### WHAT TO PRODUCE
Print each of the entries exactly, leaving nothing out.

Dataset entries
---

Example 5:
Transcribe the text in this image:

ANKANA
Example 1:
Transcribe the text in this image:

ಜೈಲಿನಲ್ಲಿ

### ANSWER SECTION
---

Example 5:
Transcribe the text in this image:

ANKANA
Example 1:
Transcribe the text in this image:

ಜೈಲಿನಲ್ಲಿ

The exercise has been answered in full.